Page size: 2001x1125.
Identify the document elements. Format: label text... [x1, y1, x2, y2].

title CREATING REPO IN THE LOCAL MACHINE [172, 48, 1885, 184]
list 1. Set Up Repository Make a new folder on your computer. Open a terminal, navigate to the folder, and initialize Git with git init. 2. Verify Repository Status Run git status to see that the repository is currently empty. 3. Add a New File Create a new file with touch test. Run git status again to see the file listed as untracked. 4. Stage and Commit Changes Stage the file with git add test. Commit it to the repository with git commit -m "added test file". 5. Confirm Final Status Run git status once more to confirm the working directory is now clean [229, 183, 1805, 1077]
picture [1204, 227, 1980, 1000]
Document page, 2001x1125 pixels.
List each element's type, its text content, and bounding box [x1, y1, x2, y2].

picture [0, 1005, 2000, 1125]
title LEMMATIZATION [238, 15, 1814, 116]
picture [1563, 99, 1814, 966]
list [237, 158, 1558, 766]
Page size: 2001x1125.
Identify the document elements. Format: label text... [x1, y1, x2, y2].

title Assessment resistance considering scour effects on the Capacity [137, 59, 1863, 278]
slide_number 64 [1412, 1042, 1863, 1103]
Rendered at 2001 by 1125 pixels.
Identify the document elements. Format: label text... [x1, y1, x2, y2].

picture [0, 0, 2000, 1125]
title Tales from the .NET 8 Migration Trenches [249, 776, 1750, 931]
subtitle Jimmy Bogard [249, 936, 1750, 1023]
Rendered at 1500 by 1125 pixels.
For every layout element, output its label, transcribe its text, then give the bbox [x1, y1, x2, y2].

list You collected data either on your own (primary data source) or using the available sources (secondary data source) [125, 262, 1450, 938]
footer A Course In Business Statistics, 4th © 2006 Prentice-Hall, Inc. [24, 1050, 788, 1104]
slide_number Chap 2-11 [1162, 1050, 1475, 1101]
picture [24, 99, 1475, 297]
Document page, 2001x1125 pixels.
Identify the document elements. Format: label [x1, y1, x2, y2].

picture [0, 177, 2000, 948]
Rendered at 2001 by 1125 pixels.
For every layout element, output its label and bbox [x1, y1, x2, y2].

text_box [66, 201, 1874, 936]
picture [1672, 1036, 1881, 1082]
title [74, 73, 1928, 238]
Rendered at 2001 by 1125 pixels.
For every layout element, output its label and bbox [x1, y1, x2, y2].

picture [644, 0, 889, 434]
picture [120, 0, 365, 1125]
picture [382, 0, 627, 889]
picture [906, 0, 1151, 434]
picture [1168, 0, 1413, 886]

→ Job item: Copy out the data shown above without altering anything.

→ Result of the exercise:
Page size: 2001x1125.
Identify the document elements. Format: label text... [x1, y1, x2, y2].

title CREATING REPO IN THE LOCAL MACHINE [172, 48, 1885, 184]
list 1. Set Up Repository Make a new folder on your computer. Open a terminal, navigate to the folder, and initialize Git with git init. 2. Verify Repository Status Run git status to see that the repository is currently empty. 3. Add a New File Create a new file with touch test. Run git status again to see the file listed as untracked. 4. Stage and Commit Changes Stage the file with git add test. Commit it to the repository with git commit -m "added test file". 5. Confirm Final Status Run git status once more to confirm the working directory is now clean [229, 183, 1805, 1077]
picture [1204, 227, 1980, 1000]
Document page, 2001x1125 pixels.
List each element's type, its text content, and bounding box [x1, y1, x2, y2].

picture [0, 1005, 2000, 1125]
title LEMMATIZATION [238, 15, 1814, 116]
picture [1563, 99, 1814, 966]
list [237, 158, 1558, 766]
Page size: 2001x1125.
Identify the document elements. Format: label text... [x1, y1, x2, y2].

title Assessment resistance considering scour effects on the Capacity [137, 59, 1863, 278]
slide_number 64 [1412, 1042, 1863, 1103]
Rendered at 2001 by 1125 pixels.
Identify the document elements. Format: label text... [x1, y1, x2, y2].

picture [0, 0, 2000, 1125]
title Tales from the .NET 8 Migration Trenches [249, 776, 1750, 931]
subtitle Jimmy Bogard [249, 936, 1750, 1023]
Rendered at 1500 by 1125 pixels.
For every layout element, output its label, transcribe its text, then give the bbox [x1, y1, x2, y2].

list You collected data either on your own (primary data source) or using the available sources (secondary data source) [125, 262, 1450, 938]
footer A Course In Business Statistics, 4th © 2006 Prentice-Hall, Inc. [24, 1050, 788, 1104]
slide_number Chap 2-11 [1162, 1050, 1475, 1101]
picture [24, 99, 1475, 297]
Document page, 2001x1125 pixels.
Identify the document elements. Format: label [x1, y1, x2, y2].

picture [0, 177, 2000, 948]
Rendered at 2001 by 1125 pixels.
For every layout element, output its label and bbox [x1, y1, x2, y2].

text_box [66, 201, 1874, 936]
picture [1672, 1036, 1881, 1082]
title [74, 73, 1928, 238]
Rendered at 2001 by 1125 pixels.
For every layout element, output its label and bbox [x1, y1, x2, y2].

picture [644, 0, 889, 434]
picture [120, 0, 365, 1125]
picture [382, 0, 627, 889]
picture [906, 0, 1151, 434]
picture [1168, 0, 1413, 886]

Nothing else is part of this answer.